Dalam hal ini Rasulullah SAW bersabda, “Tiap-tiap khotbah yang
tidak ada syahadatnya, adalah seperti tangan yang terpotong.” (H.R.
Ahmad dan Abu Daud)
-    Membaca salawat atas Nabi Muhammad SAW.
-    Berwasiat atau member nasihat tentang takwa dan menyampaikan
ajaran tentang akidah, ibadah, akhlak dan muamalah yang bersumber
kepada Al-Qur’an dan Hadist.
-    Membaca ayat Al-Qur’an pada salah satu dari dua khotbah.
Rasulullah bersabdah yang artinya:
“Dari Jabir bin Samurah, katanya, “Rasulullah SAW berkhotbah
berdiri, duduk antara keduanya, membaca ayat-ayat Al-Qur’an,
mengingatkan dan memperingatkan kabar takut pada manusia.” (H.R.
Muslim)
-    Berdoa pada khotbah kedua agar kaum muslimin memperoleh
ampunan dosa dan rahmat Allah SWT.
D.  Sunah Khotbah Jum’at
-    Khatib hendaknya berdiri diatas mimbar atau di tempat yang lebih
tinggi dan letak mimbar berada di sebelah kanan tempat berdirinya
Imam salat.
-    Khatib hendaknya mengawali khotbahnya dengan member salam.
Setelah itu, duduk sebentar sambil mendengarkan mu’azzin berazan.
-    Khotbah hendaknya jelas, mudah dipahami, tidak terlalu panjang dan
tidak terlalu pendek.
-    Khatib, di dalam khotbahnya hendaknya menghadap kepada para
jamaah salat Jum’at dan jangan berputar-putar karena yang demikian
itu tidak disyariatkan.
-    Menertibkan tiga rukun yaitu puji-pujian, salawat, dan nasihat agar
bertakwa.
-    Mambaca surah Al-Ikhlas, sewaktu duduk dua khotbah.
C.. Dakwah
Secara bahasa (etimologi) dakwah berarti mengajak, menyeru atau memanggil.
Adapun secara istilah (terminologi), dakwah bermakna menyeru seseorang atau masyarakat
untuk mengikuti jalan yang sudah ditentukan oleh Islam berdasarkan Al Qur’an dan hadis
untuk mencapai kebahagiaan dunia dan akhirat.

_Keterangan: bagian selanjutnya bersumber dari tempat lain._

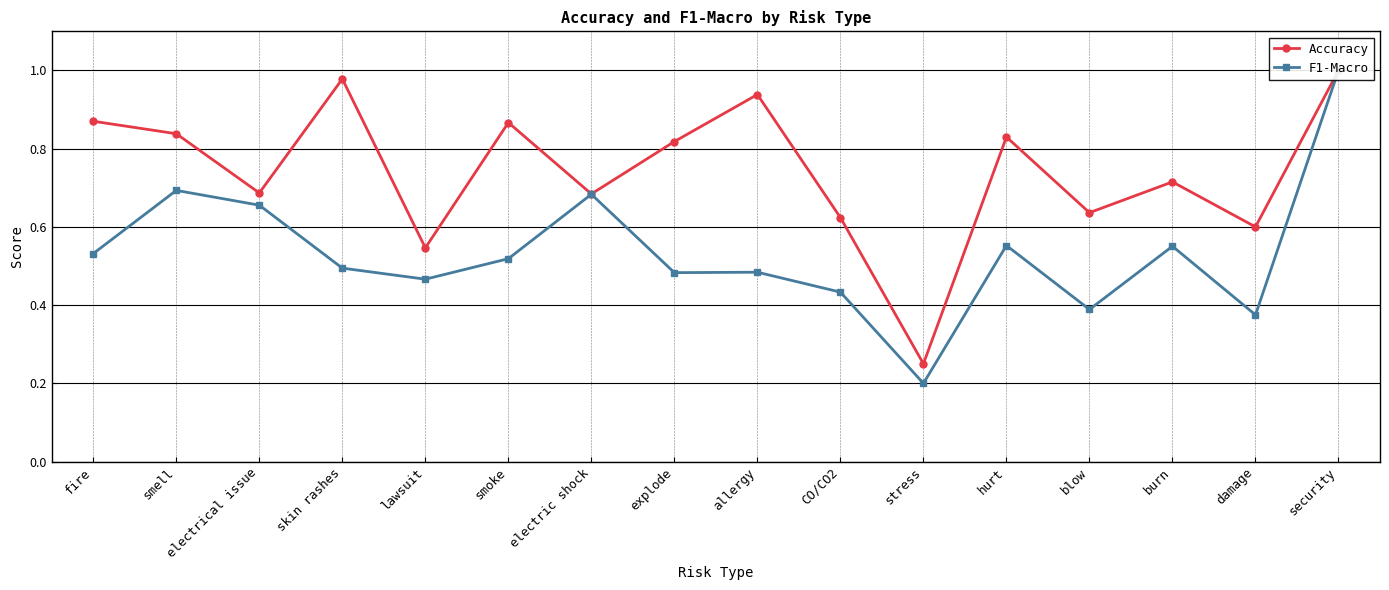

At which category does the chart reach its minimum across all series?

stress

Berikut adalah salah satu hadist yang membahas dakwah :

“Barang siapa yang mengajak orang ke jalan baik, maka akan mendapatkan pahala sebanyak
pahala orang yang mengikutinya.” (HR Muslim).

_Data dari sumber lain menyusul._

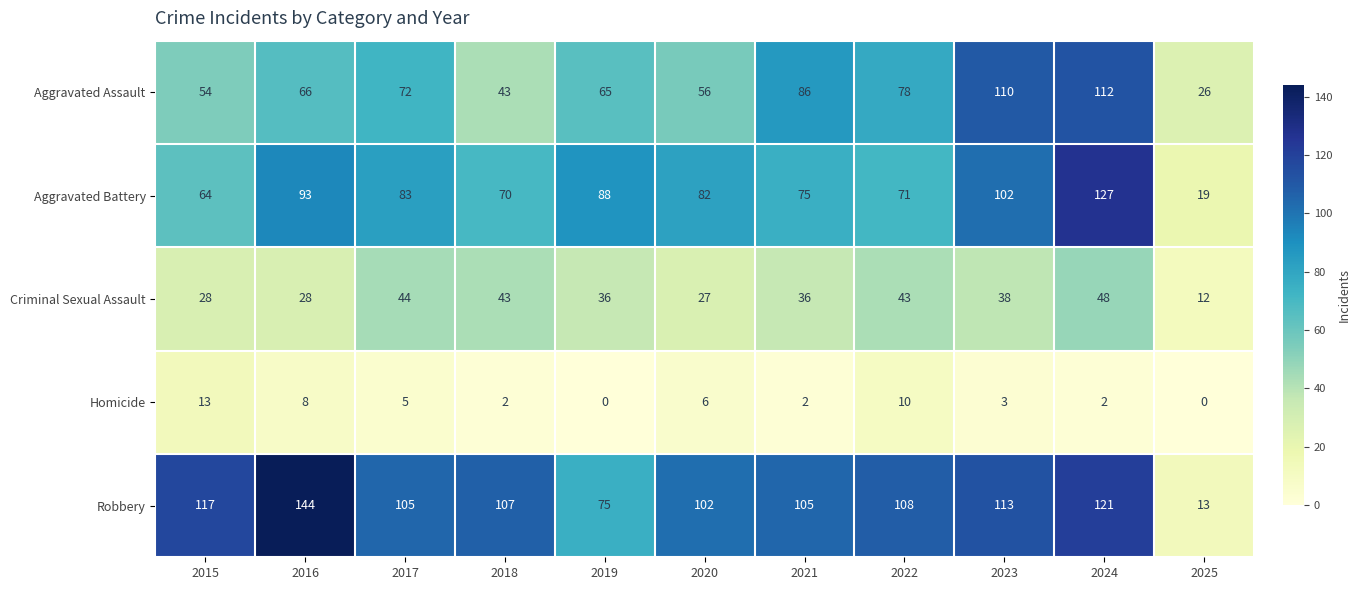

How many distinct data groups are displayed?

5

Rasulullah suka berbincang-bincang atau berdialog dengan para sahabat dalam situasi dan
kondisi apapun. Kesempatan-kesempatan semacam itu selalu dimanfaatkan untuk
menyampaikan ajaran-ajaran yang diterimanya dari Allah. Cara berdakawah rasulullah
melalui dialog ini terbukti tidak saja mampu memberi pemahaman yang baik kepada sahabat
tentang Islam, bahkan juga mengubah perilaku mereka ke arah yang lebih baik. Lebih dari
itu, melalui cara dialog rasulullah juga telah berhasil membina sejumlah sahabat menjadi
ulama dan pemuka Islam berkualitas tinggi..

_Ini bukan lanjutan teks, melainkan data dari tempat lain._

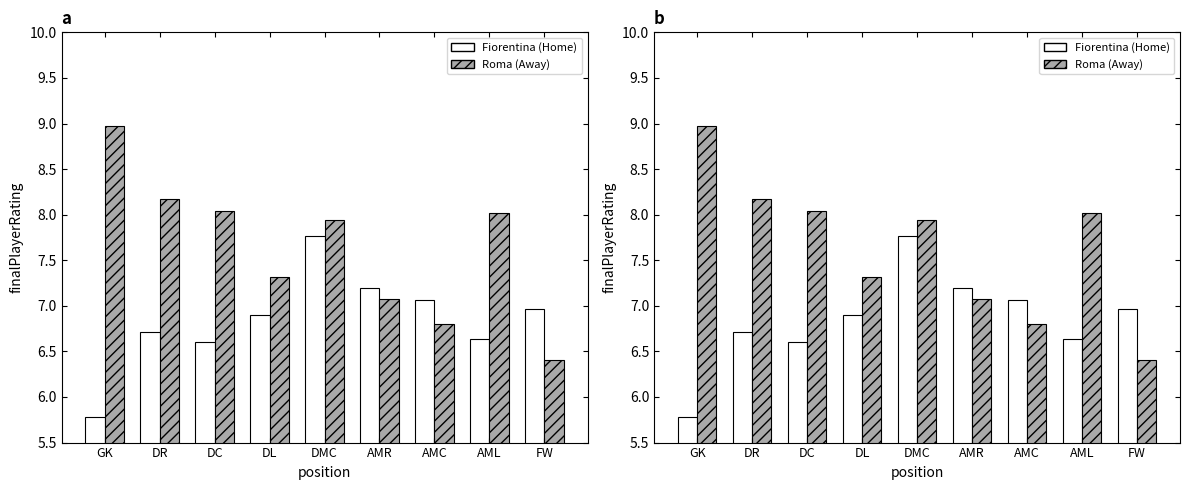

Rank the series by their maximum value, from lowest to highest.

Fiorentina (Home), Roma (Away)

Dalam berdakwa pastinya dilakukan dengan berbagai metode  dimana  telah dijelaskan Allah
SWT dalam Al-Quran dalam surah An-Nahl, 16:125 yaitu:
1. Metode al-hikmah yang artinya penyampaian dakwah terlebih dahulu  mengetahui tujuan
dan sasaran dakwahnya.

2. Metode al-mau’izah al-hasanah yakni member kepuasan kepada orang atau masyarakat
yang menjadi sasaran dakwah dengan cara seperti ini member nasihat, pengajaran dan teladan
yang baik.

3. Metode “mujadalah bi al-lati hiya ahsan” ialah bertukar pikiran (berdiskusi) dengan cara-
cara yang terbaik. Metode ini digunakan bagi sasaran dakwah tertentu, misalnya bagi orang-
orang yang berpikir kritis dan kaum terpelajar.

Akan tetapi pada erang yang  serbah canggih ini, sekarang dakwah dapat disampaikan
melalui media surat kabar, majalah, radio dan televisi.

BAB III

PENUTUP

3.1. Kesimpulan

Syariah Islam memberikan tuntunan hidup khususnya pada umat Islam dan umumnya pada seluruh
umat manusia untuk mencapai kebahagiaan dunia dan akhirat. Muamalah dalam syariah Islam bersifat
fleksibel tidak kaku. Dengan demikian Syariah Islam dapat terus menerus memberikan dasar spiritual
bagi umat Islam dalam menyongsong setiap perubahan yang terjadi di masyarakat dalam semua aspek
kehidupan.
Syariah Islam dalam muamalah senantiasa mendorong penyebaran manfaat bagi semua pihak,
menghindari saling merugikan, mencegah perselisihan dan kesewenangan dari pihak yang kuat atas
pihak-pihak yang lemah. Dengan dikembangkannya muamalah berdasarkan syariah Islam akan lahir
masyarakat marhamah, yaitu masyarakat yang penuh rahmat.